Jim Hancock: Food for thought
Jul 6 2009 Liverpool Daily Post
ONE of the most powerful people in the North West emerged from the shadows last week.
John Whittaker, chairman of the Peel Group, shuns publicity. Whilst Richard Branson effortlessly combines big business deals with publicity stunts, Whittaker prefers to get on with things privately.
So we were all in anticipatory mood as we arrived for the CBI’s Merseyside dinner at Aintree racecourse. John Whittaker was to be the guest speaker. As I glanced at those famous Aintree fences, I wondered how this shy man would cope with the occasion. Would he fall at the first fence?
Although nervous, Whittaker ran a good race and gave the assembled Merseyside business and local government community plenty to think about.
The Peel Group still has major concerns over the planning process and how it might impact on job creation and the ability of the Liverpool City Region to recover. Last autumn Peel’s development director considered abandoning the £10bn Liverpool and Wirral Waters scheme if it went to public inquiry.

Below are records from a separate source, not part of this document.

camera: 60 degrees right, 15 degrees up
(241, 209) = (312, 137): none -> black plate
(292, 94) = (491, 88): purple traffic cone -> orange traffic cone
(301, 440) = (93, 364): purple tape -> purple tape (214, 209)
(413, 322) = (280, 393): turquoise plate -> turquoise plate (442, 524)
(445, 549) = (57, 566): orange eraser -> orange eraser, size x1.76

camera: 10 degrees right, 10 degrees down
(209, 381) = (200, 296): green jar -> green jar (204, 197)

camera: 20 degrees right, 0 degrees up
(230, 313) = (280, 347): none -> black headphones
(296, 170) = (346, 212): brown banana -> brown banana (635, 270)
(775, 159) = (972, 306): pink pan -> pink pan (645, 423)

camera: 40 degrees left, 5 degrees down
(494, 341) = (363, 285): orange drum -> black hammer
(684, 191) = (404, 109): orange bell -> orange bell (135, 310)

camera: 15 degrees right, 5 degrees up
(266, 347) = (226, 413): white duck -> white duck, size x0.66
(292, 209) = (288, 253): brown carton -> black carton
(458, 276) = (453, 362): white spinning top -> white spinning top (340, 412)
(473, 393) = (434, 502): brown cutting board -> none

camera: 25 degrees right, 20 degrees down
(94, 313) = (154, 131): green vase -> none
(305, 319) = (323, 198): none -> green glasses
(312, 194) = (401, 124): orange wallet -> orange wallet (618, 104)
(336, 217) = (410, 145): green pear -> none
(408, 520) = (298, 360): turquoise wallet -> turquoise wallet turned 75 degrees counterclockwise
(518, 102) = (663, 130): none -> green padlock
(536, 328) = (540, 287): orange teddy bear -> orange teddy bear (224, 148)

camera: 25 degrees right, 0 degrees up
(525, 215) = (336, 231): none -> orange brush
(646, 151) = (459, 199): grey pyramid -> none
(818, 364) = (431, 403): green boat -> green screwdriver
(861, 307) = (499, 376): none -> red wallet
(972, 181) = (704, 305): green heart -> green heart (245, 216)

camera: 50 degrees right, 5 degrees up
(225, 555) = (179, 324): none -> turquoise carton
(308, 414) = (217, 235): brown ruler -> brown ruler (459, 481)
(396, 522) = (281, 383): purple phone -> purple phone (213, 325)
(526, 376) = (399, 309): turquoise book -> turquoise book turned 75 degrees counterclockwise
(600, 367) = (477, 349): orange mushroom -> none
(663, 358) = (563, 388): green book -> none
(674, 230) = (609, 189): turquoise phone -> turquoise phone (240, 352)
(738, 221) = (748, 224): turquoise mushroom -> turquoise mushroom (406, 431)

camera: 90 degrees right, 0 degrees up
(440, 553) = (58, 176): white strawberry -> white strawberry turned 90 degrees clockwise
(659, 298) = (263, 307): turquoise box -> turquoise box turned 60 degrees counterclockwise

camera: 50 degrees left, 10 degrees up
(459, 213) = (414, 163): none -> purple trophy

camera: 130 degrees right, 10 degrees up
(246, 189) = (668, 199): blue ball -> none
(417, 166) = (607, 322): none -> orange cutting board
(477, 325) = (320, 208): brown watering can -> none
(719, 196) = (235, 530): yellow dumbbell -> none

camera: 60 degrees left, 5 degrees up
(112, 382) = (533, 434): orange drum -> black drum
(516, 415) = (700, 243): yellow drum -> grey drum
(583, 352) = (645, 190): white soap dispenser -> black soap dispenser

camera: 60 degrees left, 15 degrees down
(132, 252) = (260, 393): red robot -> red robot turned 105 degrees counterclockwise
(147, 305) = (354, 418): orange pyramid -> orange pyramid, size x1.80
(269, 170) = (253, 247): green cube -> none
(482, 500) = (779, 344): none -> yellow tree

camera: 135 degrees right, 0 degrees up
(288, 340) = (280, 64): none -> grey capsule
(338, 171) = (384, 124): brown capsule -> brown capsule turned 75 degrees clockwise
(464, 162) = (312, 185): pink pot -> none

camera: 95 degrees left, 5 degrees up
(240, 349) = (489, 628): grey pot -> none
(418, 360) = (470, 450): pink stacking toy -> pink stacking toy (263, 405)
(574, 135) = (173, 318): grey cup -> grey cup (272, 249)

It looks as if the tension between Peel and the councils involved is still there. At Aintree John Whittaker declared: “Wirral Waters is not a Peel scheme. It is a scheme for the whole region. It is a test for local councils. Do they really mean it?” That’s a challenge to Town Halls to make reality of the job-creating rhetoric. Peel’s view is that it is preparing large- scale schemes which can help the Merseyside economy when all the signs are that the public sector is going to be squeezed.